Breakout group number three discussed student and faculty governance as it impacts curricula of programs dealing with the built environment. Led by Graduate Research Assistants Henderson Beck, Malcolm Rio, and Anays Mical González Sánchez, the group defined governance as any form of student or faculty representation in the decision-making processes of an academic department, school/college, or university/institution. Despite some variability, the team found a strong correlation between the presence of student governance organizations and the presence of institutionalized faculty governance. Additionally, the team found a weaker correlation between the presence of student governance and faculty unionization. These correlations raised a number of questions: Does the presence of strong faculty and student governance organizations affect curricula? Does the presence of faculty, graduate, or undergraduate unionization affect or provide a model for other forms of faculty and student organizations?
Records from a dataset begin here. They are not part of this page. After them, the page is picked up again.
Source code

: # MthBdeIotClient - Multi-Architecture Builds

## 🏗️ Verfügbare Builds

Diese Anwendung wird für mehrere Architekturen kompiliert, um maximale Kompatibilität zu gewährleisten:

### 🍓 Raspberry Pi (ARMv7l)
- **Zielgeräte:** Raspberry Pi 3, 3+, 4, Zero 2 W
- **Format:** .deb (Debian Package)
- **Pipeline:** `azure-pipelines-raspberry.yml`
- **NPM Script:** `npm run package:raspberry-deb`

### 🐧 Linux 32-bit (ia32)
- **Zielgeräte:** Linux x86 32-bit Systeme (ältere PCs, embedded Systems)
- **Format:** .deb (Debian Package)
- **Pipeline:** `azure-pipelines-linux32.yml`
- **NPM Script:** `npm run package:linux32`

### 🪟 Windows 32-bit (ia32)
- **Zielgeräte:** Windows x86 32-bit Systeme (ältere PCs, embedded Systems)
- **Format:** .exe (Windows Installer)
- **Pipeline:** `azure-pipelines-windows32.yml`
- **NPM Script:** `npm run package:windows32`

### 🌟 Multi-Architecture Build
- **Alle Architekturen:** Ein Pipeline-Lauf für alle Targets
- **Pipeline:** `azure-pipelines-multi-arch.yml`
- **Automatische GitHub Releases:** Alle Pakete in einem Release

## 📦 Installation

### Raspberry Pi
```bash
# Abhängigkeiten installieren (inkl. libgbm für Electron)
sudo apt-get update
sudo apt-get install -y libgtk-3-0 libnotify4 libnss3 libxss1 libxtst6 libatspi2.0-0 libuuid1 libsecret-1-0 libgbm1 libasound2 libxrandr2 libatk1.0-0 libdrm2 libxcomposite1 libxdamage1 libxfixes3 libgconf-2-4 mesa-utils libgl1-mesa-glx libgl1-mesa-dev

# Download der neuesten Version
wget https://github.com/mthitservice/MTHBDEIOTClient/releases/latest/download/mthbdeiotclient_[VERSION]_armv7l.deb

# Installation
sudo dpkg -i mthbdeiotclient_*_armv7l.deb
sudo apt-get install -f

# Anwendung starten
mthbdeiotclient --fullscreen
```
Do curricula impact how students organize and network after graduation? Do alumni frameworks buttress or contradict departmental mission statements? How do student governance and external collaboration efforts impact students’ relationship with the built environment and local community? The group discussed these questions through three lenses: faculty and student labor formations and curricular structures; alumni networks and their impacts on academic and professional development; and inter-institution collaborations driven through faculty or student efforts. Discussants included Fallon Samuels Aidoo, Gabriel Cuellar, Bradford Grant, Sophie Hochhäusl, Zachary Lamb, Ana María León, Ivonne Santoyo-Orozco, and June Williamson.